La commune d'Arradon soutient que :
- c'est à tort que le tribunal administratif a jugé que les dispositions de l'article L. 111-4 alors applicable du code de l'urbanisme ne permettaient pas de déclarer l'opération projetée non réalisable ;
- les travaux de renforcement du réseau public d'électricité, contrairement à ce qu'a indiqué le tribunal administratif, ne relèvent pas d'une maîtrise d'ouvrage de Vannes Agglomération ;
- elle n'a jamais pris antérieurement aucune décision au sujet du renforcement du réseau électrique faute d'en connaître précisément le coût, alors même qu'elle n'aurait pas pu mettre intégralement celui-ci à la charge du demandeur ;
- le coût de l'extension du réseau lui incombe en plus grande partie et elle n'avait pas programmé le financement de ces travaux.

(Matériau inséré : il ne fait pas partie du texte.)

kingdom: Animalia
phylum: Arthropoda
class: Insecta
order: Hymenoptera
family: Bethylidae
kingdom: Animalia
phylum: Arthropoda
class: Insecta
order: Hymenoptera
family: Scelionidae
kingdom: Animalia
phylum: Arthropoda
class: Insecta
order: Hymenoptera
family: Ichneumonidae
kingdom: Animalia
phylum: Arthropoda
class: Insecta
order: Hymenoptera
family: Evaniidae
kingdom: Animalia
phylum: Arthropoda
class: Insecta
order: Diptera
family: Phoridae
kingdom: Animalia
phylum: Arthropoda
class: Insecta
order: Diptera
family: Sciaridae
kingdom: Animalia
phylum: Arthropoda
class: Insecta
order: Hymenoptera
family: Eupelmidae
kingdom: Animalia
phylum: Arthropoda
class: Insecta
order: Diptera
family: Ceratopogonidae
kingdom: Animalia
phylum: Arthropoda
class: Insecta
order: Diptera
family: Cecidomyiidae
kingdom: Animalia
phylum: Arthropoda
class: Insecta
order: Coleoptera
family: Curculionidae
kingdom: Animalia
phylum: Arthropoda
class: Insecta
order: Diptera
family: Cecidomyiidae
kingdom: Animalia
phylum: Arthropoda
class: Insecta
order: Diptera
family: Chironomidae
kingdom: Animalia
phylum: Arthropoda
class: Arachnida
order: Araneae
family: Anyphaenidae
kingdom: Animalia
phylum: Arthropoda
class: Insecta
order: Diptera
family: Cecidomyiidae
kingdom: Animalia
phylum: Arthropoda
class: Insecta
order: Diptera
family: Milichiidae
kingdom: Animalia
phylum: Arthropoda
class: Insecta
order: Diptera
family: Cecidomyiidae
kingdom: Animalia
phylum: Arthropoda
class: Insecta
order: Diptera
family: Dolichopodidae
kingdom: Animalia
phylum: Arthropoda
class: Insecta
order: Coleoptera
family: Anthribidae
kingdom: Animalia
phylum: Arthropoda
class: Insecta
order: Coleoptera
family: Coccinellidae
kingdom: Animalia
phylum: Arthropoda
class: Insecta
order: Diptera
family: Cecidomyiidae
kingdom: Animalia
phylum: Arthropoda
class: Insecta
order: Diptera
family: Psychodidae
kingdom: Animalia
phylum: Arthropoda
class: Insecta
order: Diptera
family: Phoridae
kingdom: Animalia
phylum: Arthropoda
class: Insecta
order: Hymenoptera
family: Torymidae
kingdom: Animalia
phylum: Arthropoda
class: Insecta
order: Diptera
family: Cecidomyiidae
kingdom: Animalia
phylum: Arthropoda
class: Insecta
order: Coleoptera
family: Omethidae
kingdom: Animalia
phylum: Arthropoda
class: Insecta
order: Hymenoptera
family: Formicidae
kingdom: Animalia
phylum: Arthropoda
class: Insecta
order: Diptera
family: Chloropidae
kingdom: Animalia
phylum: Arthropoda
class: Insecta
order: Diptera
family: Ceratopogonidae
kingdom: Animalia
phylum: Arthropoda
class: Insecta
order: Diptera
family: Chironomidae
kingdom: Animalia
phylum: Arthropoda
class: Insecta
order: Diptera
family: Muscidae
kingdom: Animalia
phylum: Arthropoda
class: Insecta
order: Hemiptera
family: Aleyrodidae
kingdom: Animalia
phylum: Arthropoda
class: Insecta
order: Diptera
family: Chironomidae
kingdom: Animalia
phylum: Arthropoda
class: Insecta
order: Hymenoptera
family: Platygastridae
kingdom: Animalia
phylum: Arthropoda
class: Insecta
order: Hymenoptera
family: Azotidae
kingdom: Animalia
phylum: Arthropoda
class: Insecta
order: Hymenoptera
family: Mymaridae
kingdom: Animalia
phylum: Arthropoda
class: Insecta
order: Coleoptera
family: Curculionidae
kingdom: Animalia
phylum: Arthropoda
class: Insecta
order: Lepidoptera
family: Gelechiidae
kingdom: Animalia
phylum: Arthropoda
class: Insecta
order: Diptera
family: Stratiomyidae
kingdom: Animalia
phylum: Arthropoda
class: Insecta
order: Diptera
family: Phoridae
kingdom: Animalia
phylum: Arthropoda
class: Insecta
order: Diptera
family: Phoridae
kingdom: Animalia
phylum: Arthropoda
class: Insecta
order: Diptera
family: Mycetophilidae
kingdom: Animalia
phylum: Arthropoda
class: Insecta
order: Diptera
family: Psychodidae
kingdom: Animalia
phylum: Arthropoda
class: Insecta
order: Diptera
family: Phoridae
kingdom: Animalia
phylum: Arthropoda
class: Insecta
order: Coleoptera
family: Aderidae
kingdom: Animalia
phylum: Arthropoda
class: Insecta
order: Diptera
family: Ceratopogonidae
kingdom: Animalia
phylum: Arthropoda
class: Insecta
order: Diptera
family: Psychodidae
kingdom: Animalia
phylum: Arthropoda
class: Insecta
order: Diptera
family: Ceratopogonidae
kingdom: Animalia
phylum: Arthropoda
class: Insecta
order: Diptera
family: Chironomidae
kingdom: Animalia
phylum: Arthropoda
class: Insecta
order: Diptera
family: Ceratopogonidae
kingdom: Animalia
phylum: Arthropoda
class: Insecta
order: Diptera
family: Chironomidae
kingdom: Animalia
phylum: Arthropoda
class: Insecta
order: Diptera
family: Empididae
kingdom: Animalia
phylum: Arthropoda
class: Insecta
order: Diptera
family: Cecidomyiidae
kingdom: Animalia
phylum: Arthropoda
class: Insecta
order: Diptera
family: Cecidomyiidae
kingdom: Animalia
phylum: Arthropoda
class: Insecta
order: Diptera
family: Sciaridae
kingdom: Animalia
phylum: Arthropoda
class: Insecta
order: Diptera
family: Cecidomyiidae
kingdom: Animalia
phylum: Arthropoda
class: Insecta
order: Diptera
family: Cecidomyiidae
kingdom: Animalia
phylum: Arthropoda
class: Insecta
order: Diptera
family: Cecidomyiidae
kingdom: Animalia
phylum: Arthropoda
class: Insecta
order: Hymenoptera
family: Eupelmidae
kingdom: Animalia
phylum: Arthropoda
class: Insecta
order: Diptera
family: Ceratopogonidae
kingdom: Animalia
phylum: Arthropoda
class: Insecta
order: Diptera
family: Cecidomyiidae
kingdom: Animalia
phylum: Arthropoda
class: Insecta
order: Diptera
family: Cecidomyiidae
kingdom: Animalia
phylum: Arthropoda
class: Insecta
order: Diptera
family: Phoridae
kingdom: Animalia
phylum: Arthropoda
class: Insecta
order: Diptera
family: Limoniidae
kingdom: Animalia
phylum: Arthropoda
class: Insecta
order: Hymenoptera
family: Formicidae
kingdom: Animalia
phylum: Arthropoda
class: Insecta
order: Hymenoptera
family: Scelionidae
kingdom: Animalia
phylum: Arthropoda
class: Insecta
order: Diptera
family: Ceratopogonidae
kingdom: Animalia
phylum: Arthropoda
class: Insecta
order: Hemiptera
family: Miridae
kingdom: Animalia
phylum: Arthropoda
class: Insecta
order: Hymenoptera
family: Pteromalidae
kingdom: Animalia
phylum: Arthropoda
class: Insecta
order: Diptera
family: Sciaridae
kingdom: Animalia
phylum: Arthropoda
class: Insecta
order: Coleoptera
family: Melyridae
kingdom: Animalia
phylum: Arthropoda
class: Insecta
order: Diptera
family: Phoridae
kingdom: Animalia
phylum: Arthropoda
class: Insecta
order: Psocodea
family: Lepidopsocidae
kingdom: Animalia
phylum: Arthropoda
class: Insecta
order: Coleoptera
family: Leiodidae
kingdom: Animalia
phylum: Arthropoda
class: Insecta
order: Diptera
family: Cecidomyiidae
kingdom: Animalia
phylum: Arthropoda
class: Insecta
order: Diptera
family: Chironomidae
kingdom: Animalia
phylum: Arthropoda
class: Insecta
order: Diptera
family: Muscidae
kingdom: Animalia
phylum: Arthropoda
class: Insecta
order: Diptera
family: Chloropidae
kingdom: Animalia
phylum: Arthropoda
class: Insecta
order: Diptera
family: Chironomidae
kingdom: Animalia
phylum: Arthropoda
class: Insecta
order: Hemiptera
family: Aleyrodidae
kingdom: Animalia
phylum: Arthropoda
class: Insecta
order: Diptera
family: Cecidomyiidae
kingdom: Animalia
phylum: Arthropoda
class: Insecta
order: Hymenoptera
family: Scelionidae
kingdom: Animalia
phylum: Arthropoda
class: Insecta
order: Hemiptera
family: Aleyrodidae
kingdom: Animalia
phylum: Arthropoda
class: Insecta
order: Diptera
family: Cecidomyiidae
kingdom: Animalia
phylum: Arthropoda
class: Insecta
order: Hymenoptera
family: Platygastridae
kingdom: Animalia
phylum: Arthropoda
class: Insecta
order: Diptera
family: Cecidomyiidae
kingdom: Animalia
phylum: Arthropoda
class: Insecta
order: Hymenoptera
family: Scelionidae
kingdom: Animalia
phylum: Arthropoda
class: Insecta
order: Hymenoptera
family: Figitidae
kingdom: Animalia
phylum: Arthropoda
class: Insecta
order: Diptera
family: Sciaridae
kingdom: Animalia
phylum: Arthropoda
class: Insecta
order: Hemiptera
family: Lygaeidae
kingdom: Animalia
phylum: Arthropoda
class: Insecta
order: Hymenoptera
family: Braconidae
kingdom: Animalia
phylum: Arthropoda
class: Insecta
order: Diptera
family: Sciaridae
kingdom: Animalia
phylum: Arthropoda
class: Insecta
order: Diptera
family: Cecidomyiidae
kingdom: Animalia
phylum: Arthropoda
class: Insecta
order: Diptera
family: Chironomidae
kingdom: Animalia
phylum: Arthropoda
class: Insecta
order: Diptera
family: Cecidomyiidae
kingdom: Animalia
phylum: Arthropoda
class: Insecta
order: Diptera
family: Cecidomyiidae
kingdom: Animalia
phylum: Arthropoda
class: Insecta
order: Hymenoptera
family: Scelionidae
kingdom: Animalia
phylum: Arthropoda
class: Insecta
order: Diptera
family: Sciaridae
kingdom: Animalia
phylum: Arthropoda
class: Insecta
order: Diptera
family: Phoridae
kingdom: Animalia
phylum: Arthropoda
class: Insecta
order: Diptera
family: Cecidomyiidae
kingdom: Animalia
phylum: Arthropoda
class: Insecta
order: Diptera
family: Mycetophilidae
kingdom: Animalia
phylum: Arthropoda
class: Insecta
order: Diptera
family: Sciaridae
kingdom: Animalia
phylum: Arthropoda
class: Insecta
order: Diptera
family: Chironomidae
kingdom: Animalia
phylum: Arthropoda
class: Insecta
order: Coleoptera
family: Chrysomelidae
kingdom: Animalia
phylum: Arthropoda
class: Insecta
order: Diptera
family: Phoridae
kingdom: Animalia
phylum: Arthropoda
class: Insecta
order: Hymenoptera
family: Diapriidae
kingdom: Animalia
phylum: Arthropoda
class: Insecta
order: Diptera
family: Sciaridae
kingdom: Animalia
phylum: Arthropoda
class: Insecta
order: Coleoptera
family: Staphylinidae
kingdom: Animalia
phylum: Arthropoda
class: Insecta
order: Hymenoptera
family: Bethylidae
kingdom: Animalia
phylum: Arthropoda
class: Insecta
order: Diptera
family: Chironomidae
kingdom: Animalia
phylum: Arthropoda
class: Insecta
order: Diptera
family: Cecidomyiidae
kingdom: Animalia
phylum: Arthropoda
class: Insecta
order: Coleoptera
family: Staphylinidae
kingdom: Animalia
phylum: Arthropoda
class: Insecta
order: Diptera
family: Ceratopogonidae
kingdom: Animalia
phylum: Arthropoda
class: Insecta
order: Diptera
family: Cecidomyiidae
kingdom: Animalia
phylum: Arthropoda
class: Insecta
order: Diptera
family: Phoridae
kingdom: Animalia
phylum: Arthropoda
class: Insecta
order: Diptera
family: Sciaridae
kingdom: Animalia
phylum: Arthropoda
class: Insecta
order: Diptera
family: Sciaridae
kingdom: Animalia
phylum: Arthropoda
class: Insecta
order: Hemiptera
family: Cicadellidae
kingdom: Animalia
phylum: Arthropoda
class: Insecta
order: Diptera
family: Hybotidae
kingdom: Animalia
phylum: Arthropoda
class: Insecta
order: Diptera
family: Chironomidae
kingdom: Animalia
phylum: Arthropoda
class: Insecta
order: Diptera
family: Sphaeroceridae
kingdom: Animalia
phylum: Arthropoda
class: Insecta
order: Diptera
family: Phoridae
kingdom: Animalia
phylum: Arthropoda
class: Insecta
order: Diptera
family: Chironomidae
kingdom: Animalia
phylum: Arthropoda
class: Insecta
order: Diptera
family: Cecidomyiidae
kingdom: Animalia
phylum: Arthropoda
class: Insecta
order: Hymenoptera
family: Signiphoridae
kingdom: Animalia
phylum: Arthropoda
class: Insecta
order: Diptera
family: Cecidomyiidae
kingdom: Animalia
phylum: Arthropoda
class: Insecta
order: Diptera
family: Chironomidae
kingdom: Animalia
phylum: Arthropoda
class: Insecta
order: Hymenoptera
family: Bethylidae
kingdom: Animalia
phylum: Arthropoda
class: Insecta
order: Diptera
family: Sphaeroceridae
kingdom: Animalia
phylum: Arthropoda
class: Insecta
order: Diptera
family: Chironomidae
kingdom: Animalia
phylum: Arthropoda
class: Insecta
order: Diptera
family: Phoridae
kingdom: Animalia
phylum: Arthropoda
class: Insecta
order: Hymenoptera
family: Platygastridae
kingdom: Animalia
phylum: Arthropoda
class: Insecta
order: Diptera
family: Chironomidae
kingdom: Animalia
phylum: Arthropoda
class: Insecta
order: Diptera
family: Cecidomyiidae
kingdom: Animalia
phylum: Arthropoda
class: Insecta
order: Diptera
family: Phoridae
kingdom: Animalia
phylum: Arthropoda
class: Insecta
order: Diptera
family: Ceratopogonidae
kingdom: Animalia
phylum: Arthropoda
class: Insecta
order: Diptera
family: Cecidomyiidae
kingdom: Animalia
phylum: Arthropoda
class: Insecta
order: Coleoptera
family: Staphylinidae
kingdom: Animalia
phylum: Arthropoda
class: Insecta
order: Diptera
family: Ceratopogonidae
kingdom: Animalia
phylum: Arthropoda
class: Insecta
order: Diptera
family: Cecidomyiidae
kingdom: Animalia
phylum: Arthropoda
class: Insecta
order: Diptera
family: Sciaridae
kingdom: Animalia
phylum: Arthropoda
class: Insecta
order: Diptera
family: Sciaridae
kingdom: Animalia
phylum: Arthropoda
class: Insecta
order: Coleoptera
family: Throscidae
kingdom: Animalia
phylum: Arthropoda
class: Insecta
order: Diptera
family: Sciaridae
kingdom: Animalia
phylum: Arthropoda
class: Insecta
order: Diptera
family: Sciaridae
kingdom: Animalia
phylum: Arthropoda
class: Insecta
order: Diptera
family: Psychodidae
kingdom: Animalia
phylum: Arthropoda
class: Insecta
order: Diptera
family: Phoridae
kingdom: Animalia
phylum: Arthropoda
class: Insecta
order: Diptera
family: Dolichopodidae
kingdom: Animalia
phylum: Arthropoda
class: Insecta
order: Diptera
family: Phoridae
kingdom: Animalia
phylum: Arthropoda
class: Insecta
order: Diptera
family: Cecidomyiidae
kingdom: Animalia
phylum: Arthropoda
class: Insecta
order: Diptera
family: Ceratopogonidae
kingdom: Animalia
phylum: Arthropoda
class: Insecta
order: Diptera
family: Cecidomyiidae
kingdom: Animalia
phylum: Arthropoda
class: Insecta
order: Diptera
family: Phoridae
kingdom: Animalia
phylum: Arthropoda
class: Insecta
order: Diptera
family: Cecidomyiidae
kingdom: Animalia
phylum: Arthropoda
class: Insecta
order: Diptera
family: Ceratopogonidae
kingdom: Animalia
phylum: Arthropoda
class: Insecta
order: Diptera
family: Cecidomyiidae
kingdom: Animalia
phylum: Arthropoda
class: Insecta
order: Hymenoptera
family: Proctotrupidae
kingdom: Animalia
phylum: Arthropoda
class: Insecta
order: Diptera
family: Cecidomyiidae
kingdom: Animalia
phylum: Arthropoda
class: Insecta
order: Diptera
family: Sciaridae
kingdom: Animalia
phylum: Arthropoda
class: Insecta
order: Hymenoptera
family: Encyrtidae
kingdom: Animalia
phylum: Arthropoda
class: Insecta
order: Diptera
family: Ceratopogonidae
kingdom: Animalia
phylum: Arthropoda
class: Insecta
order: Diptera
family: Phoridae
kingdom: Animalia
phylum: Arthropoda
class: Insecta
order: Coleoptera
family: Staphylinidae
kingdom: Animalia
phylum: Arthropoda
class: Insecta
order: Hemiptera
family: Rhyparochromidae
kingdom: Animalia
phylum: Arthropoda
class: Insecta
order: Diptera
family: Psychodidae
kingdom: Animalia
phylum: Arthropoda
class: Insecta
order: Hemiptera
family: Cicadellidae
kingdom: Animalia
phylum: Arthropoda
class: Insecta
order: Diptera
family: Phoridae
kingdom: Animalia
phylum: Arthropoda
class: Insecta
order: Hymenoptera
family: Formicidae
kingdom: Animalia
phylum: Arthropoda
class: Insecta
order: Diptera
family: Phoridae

Par un mémoire en défense, enregistré le 8 février 2018, M. et MmeE..., représentés par MeC..., concluent au rejet de la requête et à ce qu'une somme de 1 500 euros soit mise à la charge de la commune d'Arradon en application de l'article L. 761-1 du code de justice administrative.
M. et Mme E...font valoir que :
- la commune d'Arradon ne rapporte pas la preuve qu'elle détient réellement la compétence en matière de maîtrise d'ouvrage des réseaux d'électricité ;
- le syndicat Morbihan Energies a fourni à la commune une information suffisamment précise sur le coût des travaux d'extension à réaliser et le délai prévisible de ceux-ci ;
- l'erreur commise par le tribunal sur la maîtrise d'ouvrage de Vannes Agglomération est sans incidence sur la régularité du jugement attaqué ;
- la méconnaissance de l'article L. 111-4 du code de l'urbanisme ne pouvait pas constituer un motif valable pour permettre de déclarer non réalisable l'opération projetée ;
- le coût d'extension du réseau aurait été à la seule charge du pétitionnaire ;
- la commune ne peut pas sérieusement soutenir ne pas connaître la collectivité qui aurait été en charge des travaux dès lors qu'elle soutient disposer de la maîtrise d'ouvrage sur ceux-ci ;
- le délai de réalisation des travaux ne joue pas en zone urbaine pour la réalisation d'un projet précis ;
- l'extension du réseau est limitée à 360 mètres ;
- la commune a finalement délivré un certificat d'urbanisme le 26 mars 2015 ;
Par un courrier du 25 avril 2019, les parties ont été informées, en application des dispositions de l'article R. 611-7 du code de justice administrative, de ce que l'arrêt était susceptible d'être fondé sur un moyen relevé d'office, tiré de ce qu'un non lieu à statuer devait être opposé à la demande de M. et MmeE..., ces derniers ayant ultérieurement obtenu un certificat d'urbanisme déclarant réalisable l'opération projetée.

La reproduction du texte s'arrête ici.